現役最終年は防御率2.91。大野豊は最後まで戦力として勝ち試合に貢献しながら、マウンドを降りた


軟式からテスト入団、1年目は防御率135.00


 実績を残したプロ野球選手が自ら引退を決意するとき、大きく分けて二つのパターンがある。一つは肉体を限界まで酷使し、刀折れ矢尽きて引退するというもの。さしずめ野村克也がその代表例ということになろうか。もう一つは余力を残して鮮やかに現役を去るというもの。その例として、広島のサウスポー・大野豊の名前を挙げることに異論がある人は、恐らくいないだろう。

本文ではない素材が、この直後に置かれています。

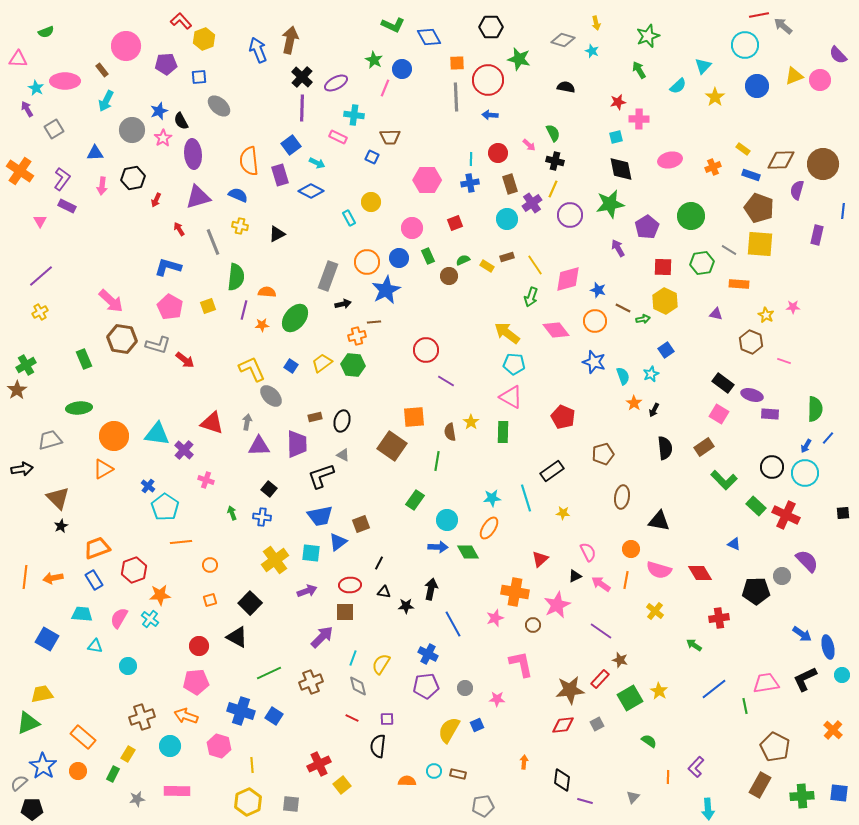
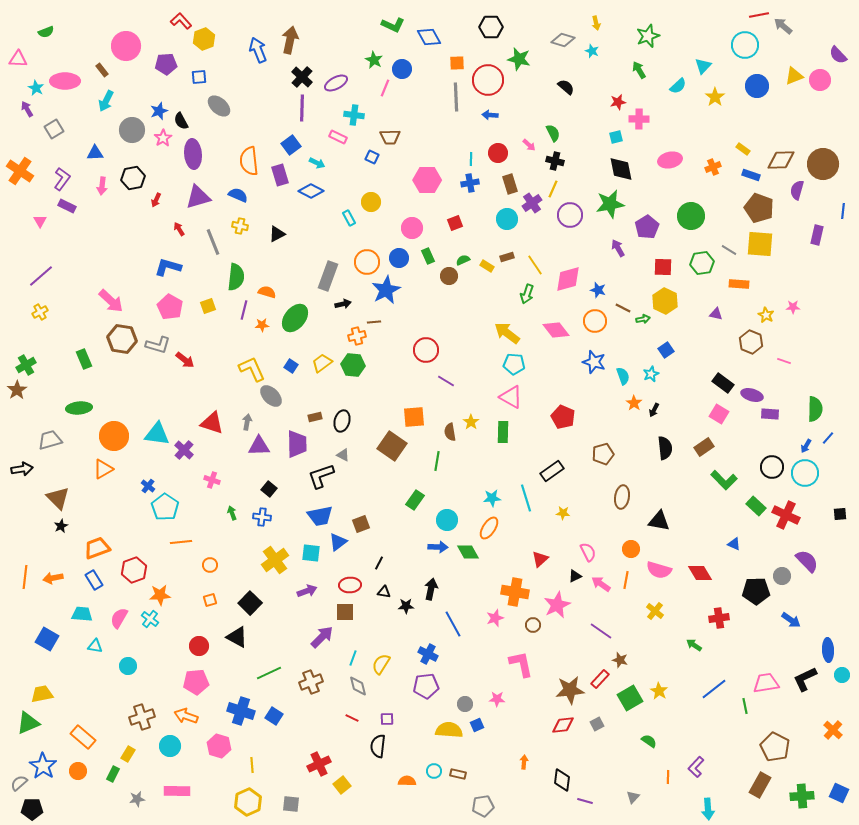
black semicircle at (566, 87): rotated 30 degrees clockwise
orange semicircle at (267, 292): rotated 12 degrees clockwise
green arrow at (531, 297): moved 4 px left, 3 px up
pink cross at (206, 480): moved 6 px right
black square at (843, 513): moved 3 px left, 1 px down
blue arrow at (802, 634): moved 11 px left, 14 px up
blue ellipse at (828, 647): moved 3 px down; rotated 10 degrees clockwise
gray circle at (465, 688): moved 16 px down
yellow semicircle at (449, 730): rotated 64 degrees clockwise
blue square at (839, 793): rotated 18 degrees clockwise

 135.00。1977年、出雲市信用組合(軟式)からテストで入団した大野の、その年の防御率である。9月4日の阪神戦(広島)でプロ初登板した22歳の大野は、わずか一死を取っただけで満塁弾を含む5安打を浴び、5失点を喫した。この年の登板はその1試合だけ。ここまで最悪なスタートを切った投手も稀(まれ)であろう。大野自身「ここでプロは終わった」と思ったという。そんな大野に2本の電話があった。1本目は広島入団にあたり世話になった山本一義打撃コーチからだった。「早めに物事を考えて自殺するなよ」と山本は言った。2本目は大野を一人で育ててくれた母からだった。